Après de longs moments de réflexion mêlant hésitation, impatience et excitation, vous vous décidez enfin à franchir le pas : cette montre de vos rêves, elle est à vous ! En ouvrant délicatement l’écrin, un pincement de cœur vous étreint, réminiscence d’une enfance choyée à la veille de Noël lorsque le barbu vêtu de rouge venait pour vous gâter une fois encore. Quand « votre précieux » s’unit enfin à votre poignet, l’émotion est alors à son comble. Et c’est tant mieux, vous venez de vivre cette expérience inoubliable qui transforme n’importe quel adulte en petit enfant, les yeux remplis d’étoiles. Certaines marques ont d’ailleurs bien compris l’effet « dévastateur » que le syndrome de Peter Pan peut avoir sur certains consommateurs. C’est pourquoi elles n’hésitent pas un instant à jouer de nostalgie pour ranimer la flamme du bambin qui sommeille en tout un chacun.
Le rappel de cet imaginaire candide représente la pierre angulaire du travail de Maximilian Büsser, qui puise volontiers dans ses souvenirs d’enfance pour proposer des garde-temps hors du commun. En effet, la HM6 avec son tourbillon entouré par quatre sphères aux extrémités du boîtier rappelle étrangement un vaisseau spatial qui atterrit sur Terre pour une visite de courtoisie. Si l’on porte maintenant son regard sur Destination Moon, la dernière cocréation entre MB&F et L’Epée 1839, la référence à la fusée de Tintin dans Objectif Lune est frappante. Tout comme le clin d’œil à la mission Apollo 11, qui a fait rêver toute une génération en 1969, avec ce petit cosmonaute détachable de l’horloge qui se prénomme Neil, comme Neil Armstrong, le premier homme sur la Lune.
De la Terre à la Lune
L’alunissage de 1969 n’est pas sans évoquer en chaque connaisseur de montre une autre référence bien connue, celle de la Speedmaster. Depuis plusieurs décennies, cette icône d’Omega a su conserver un design sobre et fidèle au modèle d’origine. L’imaginaire entourant ce modèle fait remonter tous les baby-boomers à ce jour du 21 juillet lorsque, les yeux rivés à leur écran de télévision, ils découvraient qu’un rêve peut devenir réalité. Le message est d’ailleurs suffisamment bien rodé pour faire de toute acquisition d’une Speedmaster un acte de pionnier.

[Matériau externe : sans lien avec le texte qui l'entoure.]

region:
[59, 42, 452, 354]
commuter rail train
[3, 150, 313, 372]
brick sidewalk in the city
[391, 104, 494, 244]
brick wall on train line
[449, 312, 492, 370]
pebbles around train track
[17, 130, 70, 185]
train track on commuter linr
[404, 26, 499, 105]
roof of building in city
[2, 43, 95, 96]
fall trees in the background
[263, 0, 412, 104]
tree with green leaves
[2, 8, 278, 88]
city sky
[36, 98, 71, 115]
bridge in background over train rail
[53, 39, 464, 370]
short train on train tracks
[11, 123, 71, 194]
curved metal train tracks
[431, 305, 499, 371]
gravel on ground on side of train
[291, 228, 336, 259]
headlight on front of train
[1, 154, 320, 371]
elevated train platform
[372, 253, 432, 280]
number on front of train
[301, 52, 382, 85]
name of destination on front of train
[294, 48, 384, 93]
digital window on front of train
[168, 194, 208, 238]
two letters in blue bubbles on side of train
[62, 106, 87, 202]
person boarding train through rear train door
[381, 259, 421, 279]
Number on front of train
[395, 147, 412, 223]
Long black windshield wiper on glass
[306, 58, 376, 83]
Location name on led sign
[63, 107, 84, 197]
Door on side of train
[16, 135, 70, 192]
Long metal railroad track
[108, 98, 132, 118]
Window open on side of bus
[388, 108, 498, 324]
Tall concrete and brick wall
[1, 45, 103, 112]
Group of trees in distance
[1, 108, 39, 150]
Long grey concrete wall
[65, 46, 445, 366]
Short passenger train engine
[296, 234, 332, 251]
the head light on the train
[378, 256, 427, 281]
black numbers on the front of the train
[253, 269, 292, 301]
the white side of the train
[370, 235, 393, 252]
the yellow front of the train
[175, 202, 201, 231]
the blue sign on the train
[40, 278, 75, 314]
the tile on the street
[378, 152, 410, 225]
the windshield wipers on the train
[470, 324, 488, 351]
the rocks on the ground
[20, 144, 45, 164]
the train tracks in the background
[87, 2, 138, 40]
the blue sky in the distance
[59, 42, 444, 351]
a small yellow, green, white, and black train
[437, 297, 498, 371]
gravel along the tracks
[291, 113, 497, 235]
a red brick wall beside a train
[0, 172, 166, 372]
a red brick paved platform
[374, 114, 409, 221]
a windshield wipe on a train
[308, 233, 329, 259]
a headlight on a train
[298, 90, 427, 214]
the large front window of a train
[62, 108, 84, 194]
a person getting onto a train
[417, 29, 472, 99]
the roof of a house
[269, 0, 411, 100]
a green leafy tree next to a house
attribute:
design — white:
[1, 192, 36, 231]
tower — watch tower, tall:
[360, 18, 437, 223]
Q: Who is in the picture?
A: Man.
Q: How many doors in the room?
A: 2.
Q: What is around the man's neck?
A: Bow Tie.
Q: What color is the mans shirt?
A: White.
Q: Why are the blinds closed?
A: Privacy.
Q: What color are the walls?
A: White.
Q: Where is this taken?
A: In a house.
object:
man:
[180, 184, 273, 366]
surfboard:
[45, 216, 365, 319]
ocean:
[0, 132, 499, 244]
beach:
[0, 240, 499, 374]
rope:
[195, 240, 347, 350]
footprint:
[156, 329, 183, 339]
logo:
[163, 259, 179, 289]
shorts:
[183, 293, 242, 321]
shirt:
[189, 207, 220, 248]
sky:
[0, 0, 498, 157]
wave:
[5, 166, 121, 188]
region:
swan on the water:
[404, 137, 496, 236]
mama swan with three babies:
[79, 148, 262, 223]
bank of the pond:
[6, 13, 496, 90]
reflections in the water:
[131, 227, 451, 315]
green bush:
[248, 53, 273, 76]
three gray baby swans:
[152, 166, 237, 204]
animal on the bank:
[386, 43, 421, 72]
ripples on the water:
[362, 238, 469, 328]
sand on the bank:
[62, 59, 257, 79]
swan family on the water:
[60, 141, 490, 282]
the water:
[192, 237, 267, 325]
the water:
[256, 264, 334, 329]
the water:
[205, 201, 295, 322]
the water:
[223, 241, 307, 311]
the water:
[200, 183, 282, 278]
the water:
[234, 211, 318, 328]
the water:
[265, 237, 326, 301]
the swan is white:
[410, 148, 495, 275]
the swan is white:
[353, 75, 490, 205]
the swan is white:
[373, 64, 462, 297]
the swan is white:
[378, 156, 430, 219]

Autre génération, autre produit télévisuel ayant marqué de son empreinte le monde horloger : l’univers de fiction des Transformers, ces dessins animés du samedi matin regardés avec assiduité, souvent accompagnés d’un bol de céréales chocolatées. Sur l’écran, on admirait alors avec émerveillement ces voitures se transformer en robots gigantesques pour sauver le monde. Optimus Prime, le leader de ces super-héros venus d’ailleurs, a ainsi inspiré Urwerk pour son UR-T8, une montre métamorphosable présentée au SIHH 2017. À l’aide d’un petit bouton qu’il suffit d’actionner, la montre se retourne pour se parer d’un « bouclier » en titane hérissé de piques en guise de protection contre l’envahisseur.
Nombre de marques se plaisent à titiller la naïveté juvénile. Dans ce registre, impossible de ne pas citer Romain Jerome, qui joue avec brio sur tous les registres d’un imaginaire ludique ou fantastique dans la quasi-totalité de ses collections, Jaeger-LeCoultre avec sa Reverso « spécial Batman » ou encore Hautlence avec la Pinball.
Les montres de Haute Horlogerie sont souvent associées à un univers empreint de classicisme dans lequel évoluent des aristocrates en monocle lors de soirées mondaines. Ce cliché, on ne peut plus éloigné de la réalité, cède aujourd’hui sa place à des créations destinées à l’enfant qu’il ne faudrait jamais cesser d’être.